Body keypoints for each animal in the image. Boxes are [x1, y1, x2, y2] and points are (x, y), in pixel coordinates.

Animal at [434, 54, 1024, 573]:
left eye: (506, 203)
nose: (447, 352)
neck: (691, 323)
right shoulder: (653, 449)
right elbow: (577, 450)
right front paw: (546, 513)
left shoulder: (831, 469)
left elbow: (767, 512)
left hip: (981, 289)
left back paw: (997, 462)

━━━━━━━━━━━━━━━━━━━━

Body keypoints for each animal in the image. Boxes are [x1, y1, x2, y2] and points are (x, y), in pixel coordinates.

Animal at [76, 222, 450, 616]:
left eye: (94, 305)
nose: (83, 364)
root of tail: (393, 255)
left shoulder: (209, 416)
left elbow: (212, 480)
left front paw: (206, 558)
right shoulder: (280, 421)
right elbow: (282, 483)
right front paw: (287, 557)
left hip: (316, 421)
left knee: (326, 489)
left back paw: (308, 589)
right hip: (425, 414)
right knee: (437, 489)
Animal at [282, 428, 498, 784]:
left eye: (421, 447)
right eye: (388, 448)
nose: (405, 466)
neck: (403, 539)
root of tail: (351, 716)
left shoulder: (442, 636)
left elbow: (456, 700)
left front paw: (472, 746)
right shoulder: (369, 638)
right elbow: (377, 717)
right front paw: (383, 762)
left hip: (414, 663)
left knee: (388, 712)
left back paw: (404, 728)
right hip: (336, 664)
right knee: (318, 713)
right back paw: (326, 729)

━━━━━━━━━━━━━━━━━━━━

Work out how many lines in the entries hold the string "back". Your answer should consist solely of that number.

4